I adjusted the scaling C constant in my fitness function
The best value for C to produce a minimal E given the evaluation function in iCE is -0.20. In my former runs I used a C of -0.58.
With this new function I repeated the tuning process following the Texel method with a slight modification. Instead of using a test set of 8 million positions I only used 7 million. With the remaining positions I performed a verification. I wanted to know whether the tuning produces an evaluation that only handles the positions used in the tuning well or whether the new evaluation also handles positions better it has not seen before.
Score E of the fitness function by generation - Lower E indicate higher fitness |
The upper lines show the development of E against the 7M positions used in the actual tuning. The horizontal line is the E that the current development version of iCE produces for this set.
The lower lines show the development of E against the verification set of positions.
It nicely shows that the evaluation is not over-fitted to the positions it sees but also translates well to other unrelated positions.
Finally I played a 16.000 games match between the new version and my previous one and it came out very close. The new one showed an improvement of 2 ELO, which is still within the error bar. But anyway this time the tuning only took 2 days. This is a huge speedup compared to the 4 weeks I spend with a game playing fitness function.

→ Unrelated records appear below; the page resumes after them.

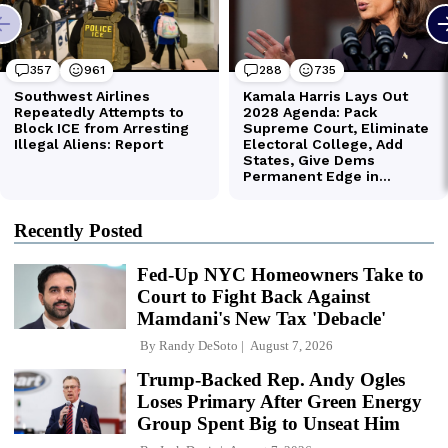
Recently Posted
Fed-Up NYC Homeowners Take to
Court to Fight Back Against
Mamdani's New Tax 'Debacle'
By
Randy DeSoto
August 7, 2026
Trump-Backed Rep. Andy Ogles
Loses Primary After Green Energy
Group Spent Big to Unseat Him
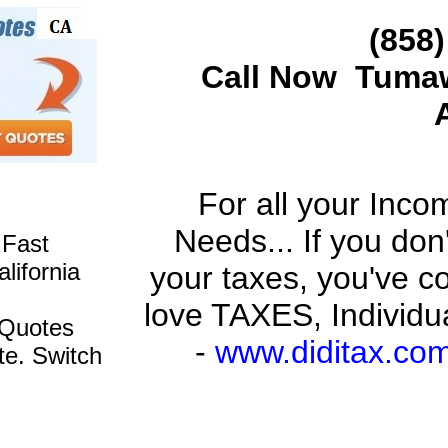
(
858)
Call Now
Tuma
For all your Inc
Needs... If you don
 Fast
lifornia
your taxes, you've c
love TAXES, Individu
 Quotes
-
www.diditax.co
te. Switch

There is only a small thing that still annoys me. I have an earlier dev version of iCE that still scores 12 ELO better than the one produced by this tuning. This earlier version has the advantage that its search parameters were tuned to fit the evaluation weights. The Texel method does not take this into account. This might explain the difference.
I will address that when I now move my focus a bit away from eval and onto search. The framework is still the one from iCE 0.3 (just a bit better tuned). So its worth spending a bit time here too.